Entries provided:
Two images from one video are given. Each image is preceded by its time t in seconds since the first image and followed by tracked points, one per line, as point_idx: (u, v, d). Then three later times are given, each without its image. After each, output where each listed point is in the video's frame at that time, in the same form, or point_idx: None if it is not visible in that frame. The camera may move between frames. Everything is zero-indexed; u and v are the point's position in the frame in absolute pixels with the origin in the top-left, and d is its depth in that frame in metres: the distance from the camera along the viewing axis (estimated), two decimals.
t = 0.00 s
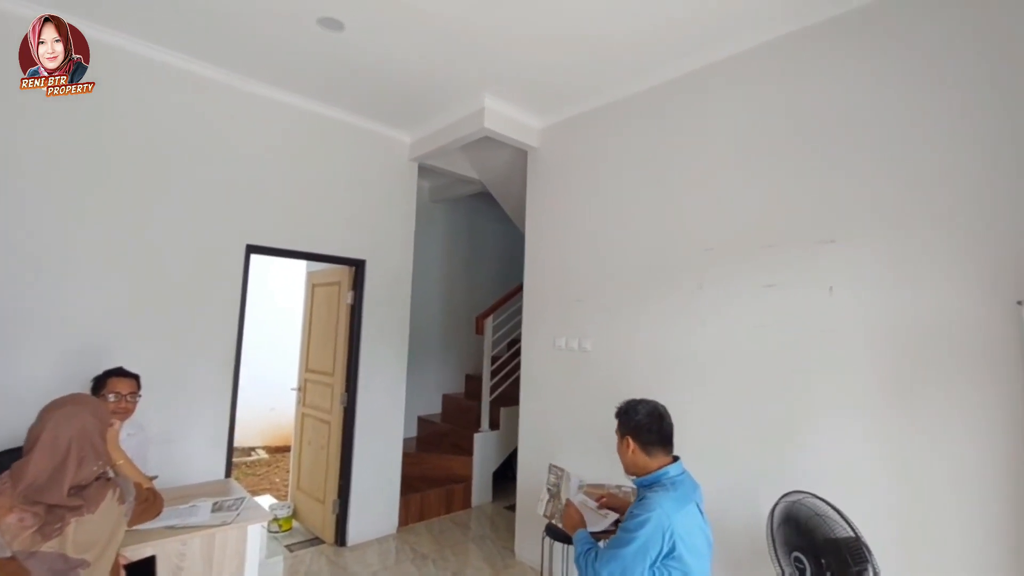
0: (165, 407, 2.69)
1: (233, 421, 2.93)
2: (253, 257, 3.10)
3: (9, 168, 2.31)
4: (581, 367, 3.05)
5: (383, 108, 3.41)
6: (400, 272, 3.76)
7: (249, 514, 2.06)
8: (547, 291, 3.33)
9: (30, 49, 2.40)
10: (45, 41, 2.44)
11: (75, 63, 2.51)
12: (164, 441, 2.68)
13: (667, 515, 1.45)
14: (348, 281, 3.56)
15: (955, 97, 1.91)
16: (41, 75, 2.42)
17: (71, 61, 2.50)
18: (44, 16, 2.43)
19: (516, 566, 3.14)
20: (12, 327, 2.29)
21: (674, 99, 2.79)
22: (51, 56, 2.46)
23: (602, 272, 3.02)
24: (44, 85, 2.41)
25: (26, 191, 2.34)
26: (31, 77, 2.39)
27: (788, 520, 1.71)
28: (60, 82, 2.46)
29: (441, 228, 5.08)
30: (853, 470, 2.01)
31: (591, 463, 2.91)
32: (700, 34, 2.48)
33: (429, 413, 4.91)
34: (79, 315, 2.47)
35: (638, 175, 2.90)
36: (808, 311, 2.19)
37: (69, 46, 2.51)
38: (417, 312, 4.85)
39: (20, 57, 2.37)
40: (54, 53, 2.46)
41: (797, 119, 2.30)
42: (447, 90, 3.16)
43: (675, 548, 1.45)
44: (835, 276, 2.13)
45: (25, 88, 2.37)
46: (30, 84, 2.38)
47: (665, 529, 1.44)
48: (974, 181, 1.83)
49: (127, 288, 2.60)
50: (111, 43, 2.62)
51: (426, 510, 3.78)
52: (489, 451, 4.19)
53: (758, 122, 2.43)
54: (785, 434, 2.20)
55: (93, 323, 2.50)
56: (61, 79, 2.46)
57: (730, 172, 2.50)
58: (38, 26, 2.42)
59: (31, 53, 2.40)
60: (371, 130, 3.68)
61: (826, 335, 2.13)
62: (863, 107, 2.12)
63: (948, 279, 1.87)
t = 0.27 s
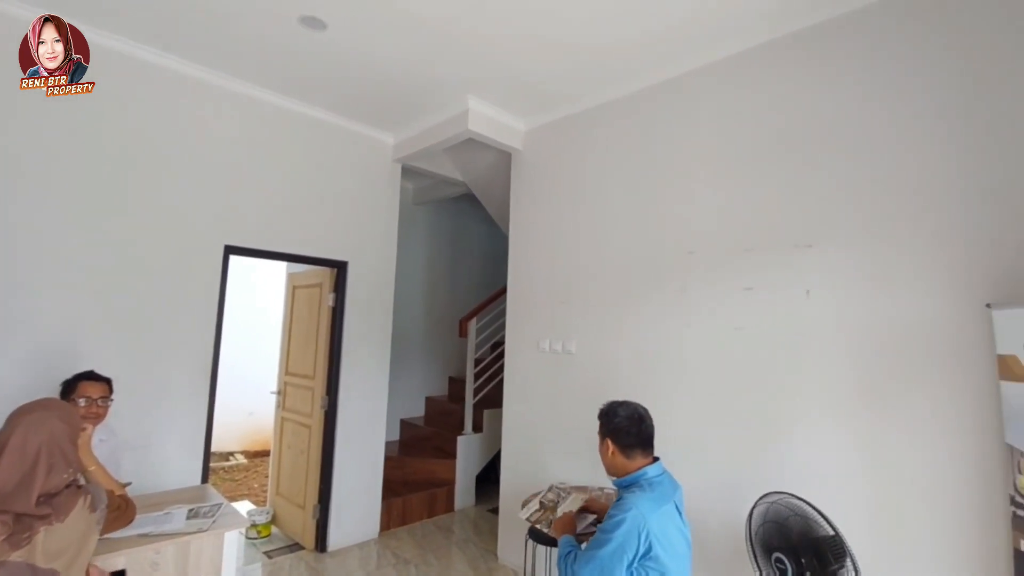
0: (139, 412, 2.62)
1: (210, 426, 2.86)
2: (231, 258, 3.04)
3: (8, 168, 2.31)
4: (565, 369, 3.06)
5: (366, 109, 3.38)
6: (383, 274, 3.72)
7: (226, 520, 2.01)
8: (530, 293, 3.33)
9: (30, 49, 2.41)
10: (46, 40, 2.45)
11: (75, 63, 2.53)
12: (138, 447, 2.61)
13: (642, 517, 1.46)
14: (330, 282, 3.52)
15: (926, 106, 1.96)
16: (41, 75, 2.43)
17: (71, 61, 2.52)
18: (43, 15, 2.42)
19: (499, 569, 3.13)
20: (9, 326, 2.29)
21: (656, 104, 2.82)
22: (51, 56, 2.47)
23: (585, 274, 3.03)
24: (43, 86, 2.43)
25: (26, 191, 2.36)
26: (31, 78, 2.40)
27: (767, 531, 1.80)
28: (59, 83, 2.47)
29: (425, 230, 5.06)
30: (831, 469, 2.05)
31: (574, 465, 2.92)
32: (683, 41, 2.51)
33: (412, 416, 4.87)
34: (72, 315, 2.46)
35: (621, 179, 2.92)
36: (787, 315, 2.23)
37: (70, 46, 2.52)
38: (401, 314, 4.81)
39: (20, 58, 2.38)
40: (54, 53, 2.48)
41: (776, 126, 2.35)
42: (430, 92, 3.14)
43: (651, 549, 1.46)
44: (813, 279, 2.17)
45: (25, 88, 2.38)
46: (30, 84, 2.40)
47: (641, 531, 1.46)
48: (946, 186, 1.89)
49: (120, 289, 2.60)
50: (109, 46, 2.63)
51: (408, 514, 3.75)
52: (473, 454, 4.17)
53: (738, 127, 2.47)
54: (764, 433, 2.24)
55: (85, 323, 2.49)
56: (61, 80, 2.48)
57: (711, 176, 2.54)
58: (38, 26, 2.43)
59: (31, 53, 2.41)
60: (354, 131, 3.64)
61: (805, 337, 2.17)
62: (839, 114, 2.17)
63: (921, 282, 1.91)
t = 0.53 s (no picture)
0: (114, 415, 2.55)
1: (188, 430, 2.80)
2: (211, 258, 2.99)
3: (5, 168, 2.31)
4: (549, 371, 3.06)
5: (351, 108, 3.36)
6: (366, 275, 3.69)
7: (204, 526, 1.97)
8: (515, 296, 3.33)
9: (31, 49, 2.42)
10: (47, 40, 2.45)
11: (76, 63, 2.53)
12: (112, 451, 2.54)
13: (620, 517, 1.47)
14: (312, 283, 3.48)
15: (901, 113, 2.01)
16: (42, 76, 2.43)
17: (71, 61, 2.52)
18: (44, 15, 2.41)
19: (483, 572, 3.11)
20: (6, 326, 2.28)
21: (640, 108, 2.84)
22: (54, 57, 2.48)
23: (570, 277, 3.04)
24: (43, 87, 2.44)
25: (25, 191, 2.36)
26: (31, 78, 2.40)
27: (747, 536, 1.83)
28: (60, 83, 2.47)
29: (409, 231, 5.03)
30: (811, 469, 2.08)
31: (559, 467, 2.92)
32: (667, 46, 2.54)
33: (396, 418, 4.83)
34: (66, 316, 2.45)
35: (606, 181, 2.94)
36: (768, 318, 2.26)
37: (73, 46, 2.53)
38: (385, 316, 4.77)
39: (20, 58, 2.39)
40: (56, 53, 2.48)
41: (757, 131, 2.38)
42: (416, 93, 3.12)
43: (631, 549, 1.47)
44: (793, 282, 2.21)
45: (25, 88, 2.38)
46: (31, 84, 2.40)
47: (620, 531, 1.46)
48: (920, 192, 1.93)
49: (103, 289, 2.56)
50: (97, 46, 2.60)
51: (392, 517, 3.71)
52: (457, 456, 4.15)
53: (720, 131, 2.50)
54: (745, 434, 2.26)
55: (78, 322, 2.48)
56: (62, 80, 2.48)
57: (694, 180, 2.56)
58: (38, 26, 2.42)
59: (31, 53, 2.42)
60: (338, 130, 3.61)
61: (785, 339, 2.20)
62: (818, 120, 2.21)
63: (897, 286, 1.95)
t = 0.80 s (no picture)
0: (84, 420, 2.48)
1: (163, 435, 2.74)
2: (188, 258, 2.92)
3: None
4: (532, 374, 3.05)
5: (333, 109, 3.32)
6: (348, 277, 3.65)
7: (178, 533, 1.92)
8: (499, 298, 3.32)
9: (31, 49, 2.41)
10: (47, 40, 2.44)
11: (76, 63, 2.53)
12: (83, 457, 2.47)
13: (595, 517, 1.48)
14: (292, 285, 3.43)
15: (876, 121, 2.05)
16: (42, 76, 2.44)
17: (71, 61, 2.52)
18: (44, 14, 2.39)
19: None
20: (6, 325, 2.29)
21: (623, 112, 2.86)
22: (54, 57, 2.47)
23: (553, 279, 3.05)
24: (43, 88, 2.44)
25: (25, 192, 2.36)
26: (31, 78, 2.40)
27: (722, 534, 1.86)
28: (60, 83, 2.47)
29: (392, 233, 4.99)
30: (788, 470, 2.11)
31: (541, 470, 2.91)
32: (650, 51, 2.56)
33: (378, 421, 4.79)
34: (58, 317, 2.43)
35: (589, 184, 2.95)
36: (747, 320, 2.29)
37: (73, 46, 2.52)
38: (367, 318, 4.73)
39: (20, 58, 2.39)
40: (56, 52, 2.47)
41: (738, 136, 2.42)
42: (399, 94, 3.11)
43: (606, 549, 1.48)
44: (771, 286, 2.24)
45: (25, 89, 2.38)
46: (30, 84, 2.40)
47: (595, 532, 1.47)
48: (893, 198, 1.98)
49: (75, 290, 2.48)
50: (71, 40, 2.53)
51: (373, 522, 3.67)
52: (439, 460, 4.13)
53: (701, 136, 2.53)
54: (725, 435, 2.29)
55: (73, 321, 2.47)
56: (62, 80, 2.49)
57: (676, 184, 2.59)
58: (38, 26, 2.41)
59: (31, 53, 2.42)
60: (319, 130, 3.57)
61: (763, 342, 2.24)
62: (796, 126, 2.25)
63: (871, 289, 2.00)
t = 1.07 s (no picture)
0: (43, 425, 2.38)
1: (128, 441, 2.65)
2: (155, 259, 2.84)
3: None
4: (509, 376, 3.05)
5: (309, 108, 3.28)
6: (322, 278, 3.59)
7: (142, 543, 1.86)
8: (476, 300, 3.31)
9: (30, 48, 2.41)
10: (47, 40, 2.43)
11: (76, 64, 2.54)
12: (42, 464, 2.37)
13: (568, 520, 1.48)
14: (265, 286, 3.36)
15: (843, 128, 2.11)
16: (42, 75, 2.44)
17: (71, 61, 2.52)
18: (43, 15, 2.36)
19: None
20: None
21: (600, 116, 2.89)
22: (54, 57, 2.47)
23: (529, 281, 3.05)
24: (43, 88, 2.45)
25: None
26: (31, 78, 2.42)
27: (696, 537, 1.88)
28: (60, 83, 2.49)
29: (369, 234, 4.93)
30: (757, 469, 2.15)
31: (517, 472, 2.91)
32: (627, 57, 2.59)
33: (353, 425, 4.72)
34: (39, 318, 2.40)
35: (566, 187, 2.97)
36: (719, 323, 2.33)
37: (73, 46, 2.52)
38: (342, 320, 4.66)
39: (18, 57, 2.39)
40: (55, 52, 2.46)
41: (711, 142, 2.45)
42: (376, 94, 3.08)
43: (579, 551, 1.48)
44: (742, 288, 2.28)
45: (25, 88, 2.40)
46: (30, 84, 2.41)
47: (567, 533, 1.47)
48: (859, 204, 2.03)
49: (36, 291, 2.39)
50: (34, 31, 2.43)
51: (346, 527, 3.61)
52: (415, 463, 4.09)
53: (676, 141, 2.57)
54: (697, 436, 2.32)
55: (48, 321, 2.42)
56: (61, 80, 2.49)
57: (651, 188, 2.62)
58: (38, 26, 2.39)
59: (31, 53, 2.42)
60: (295, 129, 3.51)
61: (735, 344, 2.28)
62: (767, 133, 2.30)
63: (837, 293, 2.05)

Task statement:
Transcribe the lines above exactly, beginning at the one with "61: (826, 335, 2.13)" and ending at the one with "11: (75, 63, 2.53)". Include both; exclude the pictures.

Response:
61: (826, 335, 2.13)
62: (863, 107, 2.12)
63: (948, 279, 1.87)
t = 0.27 s
0: (139, 412, 2.62)
1: (210, 426, 2.86)
2: (231, 258, 3.04)
3: (8, 168, 2.31)
4: (565, 369, 3.06)
5: (366, 109, 3.38)
6: (383, 274, 3.72)
7: (226, 520, 2.01)
8: (530, 293, 3.33)
9: (30, 49, 2.41)
10: (46, 40, 2.45)
11: (75, 63, 2.53)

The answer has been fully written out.